If you’re outside: Stay away from buildings, power lines, trees and streetlights. 

  • Find a clear spot where you can drop to the ground and stay until the shaking stops.
  • If you’re driving, pull over to a clear location. Stop the car. 
  • Stay away from bridges, overpasses and power lines if possible.
  • Remain in your car with your seatbelt on until the earthquake stops.
  • If a power line falls on your car, don’t try to leave the vehicle. Wait for help.
  • If you are in a mountainous area, or if there are unstable slopes or cliffs nearby, make sure to keep an eye out for falling rocks, landslides and other debris.
  • After the earthquake has stopped, drive on carefully. Make sure to avoid bridges and ramps that the shaking may have damaged.

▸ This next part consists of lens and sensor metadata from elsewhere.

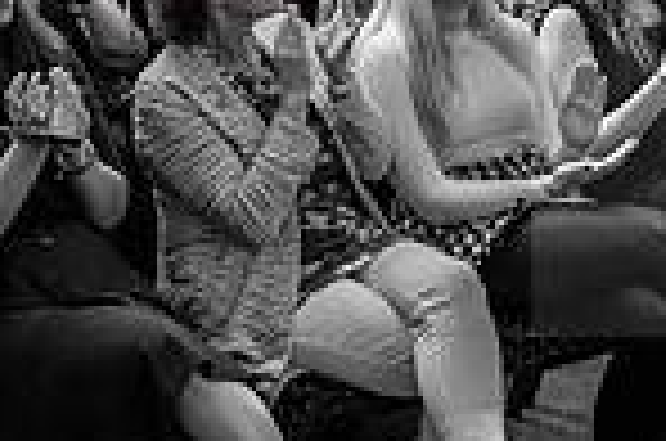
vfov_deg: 12.4
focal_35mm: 107
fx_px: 1975
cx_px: 477
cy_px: -101
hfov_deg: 19.0
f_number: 2.8
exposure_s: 1/60
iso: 3200
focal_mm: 26
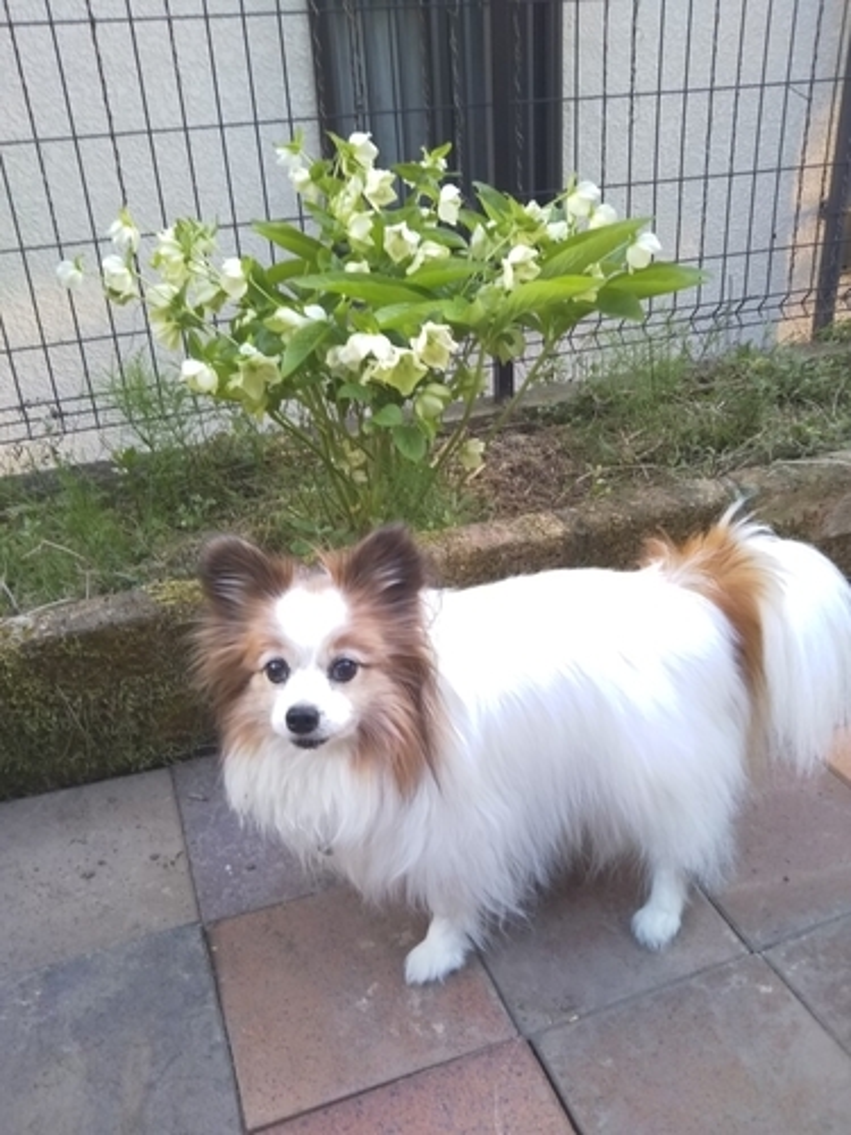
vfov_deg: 60.0
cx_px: 426
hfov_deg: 46.8
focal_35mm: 30
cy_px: 568
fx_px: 983
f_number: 2.2
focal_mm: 4
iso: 100
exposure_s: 1/60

Following an earthquake, expect potential aftershocks, landslides or a tsunami.

  • If you’re at work when the earthquake hits, the Red Cross says you should only return to your home when authorities say it’s safe to do so, and vice versa.
  • Check yourself for injuries and get any first aid that you need before you help anyone else. 
  • Look for and extinguish small fires, the most common hazard after an earthquake.
  • If you feel an aftershock, make sure to drop, cover and hold on. Aftershocks can occur minutes, days, weeks or even months after an earthquake.